# 8 Tips for Budgeting for the Holiday Season



## Administrator (May 8, 2013)

Raising a family is expensive, there is no way around it. Just because you have to worry about bills, mortgage payments, and groceries, however, doesn’t mean you have to forego holiday festivities. Enjoying the holidays is about who you spend it with, not how much you spend. 

If you want to make the most of this holiday season without breaking the bank, you may want to set a budget. Here are some simple tips for making and sticking to a holiday budget this year: 



*Set a limit for your holiday spending.* Even if you don’t currently follow a strict budget, you have some idea how much money you have coming in and going out each month. Decide how much you can afford to spend this holiday season and stick to that limit.


*Reallocate some funds.* If you want to pad your budget for a little extra holiday spending, you don’t have to sacrifice the necessities – make cuts where you can such as skipping your morning latte or bringing your lunch to work instead of eating out.

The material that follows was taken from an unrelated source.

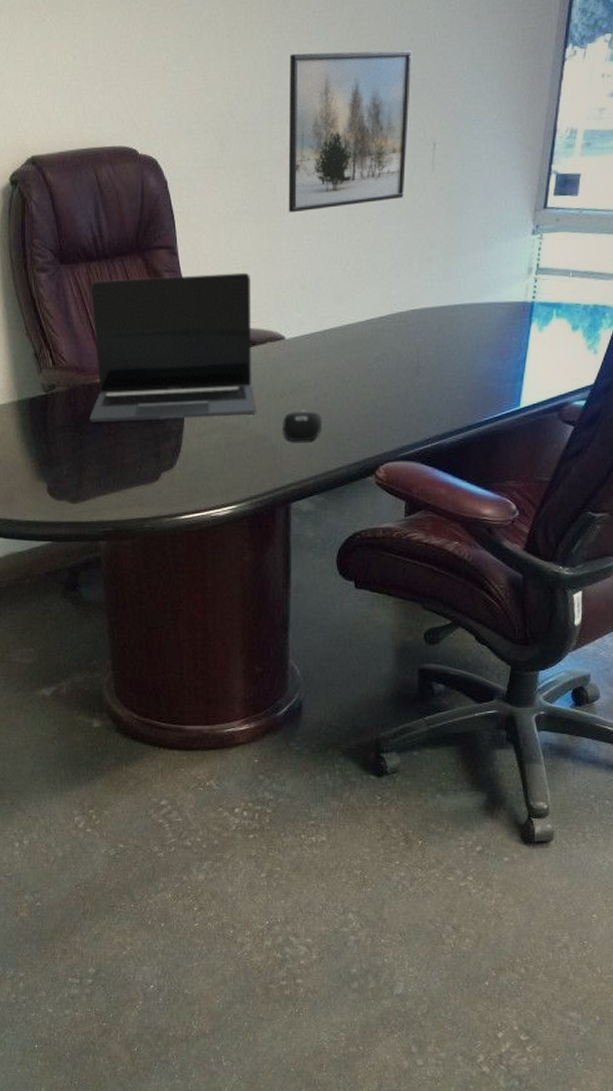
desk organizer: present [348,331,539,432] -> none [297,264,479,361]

*Pare down your gift list.* The holidays are a season for giving, but you shouldn’t feel obligated to buy a gift for everyone in your office or for that neighbor you never speak to. If you have more than 5 people on your list outside of your immediate family, consider making some cuts. 


*Take advantage of coupons and sales.* The earlier you start your holiday shopping, the better you’ll be able to take advantage of sales. Shop online, browse weekly mailers, and collect coupon codes for the items you’re going to be buying anyway so you can save a little. 


*Make it personal.* Sometimes the gifts that matter most are the ones that are personal, not the ones that are expensive. Give someone the gift of your time or some kind of memorable experience rather than buying them a scarf they’re never going to use. 


*Try a secret Santa exchange*. If you’re trying to save money as a family, consider setting up a secret Santa gift exchange so you’re only buying a gift for one person, but everyone still gets something. This also works for friends and colleagues. 


*Take advantage of layaway.* For the larger items on your gift list, consider using layaway to reserve the item weeks or months before the holiday so you can spread out the cost. 


*Factor in shipping costs.* If you do most of your holiday shopping online, you are probably saving a lot of money, but you can’t forget to factor in shipping costs. Look for free shipping promos but avoid those with a spending limit because you might end up buying more just to meet the minimum and end up spending more than you would to just pay for shipping.

Many people hear the word “budget” and they automatically groan. Setting a budget isn’t about limiting yourself – it’s about making sure you have enough to get the things you want without having to sacrifice the things you need. Follow the tips above to set and stick to a budget to make this holiday season the merriest one yet. 

~ VS Glen, Community Support


----------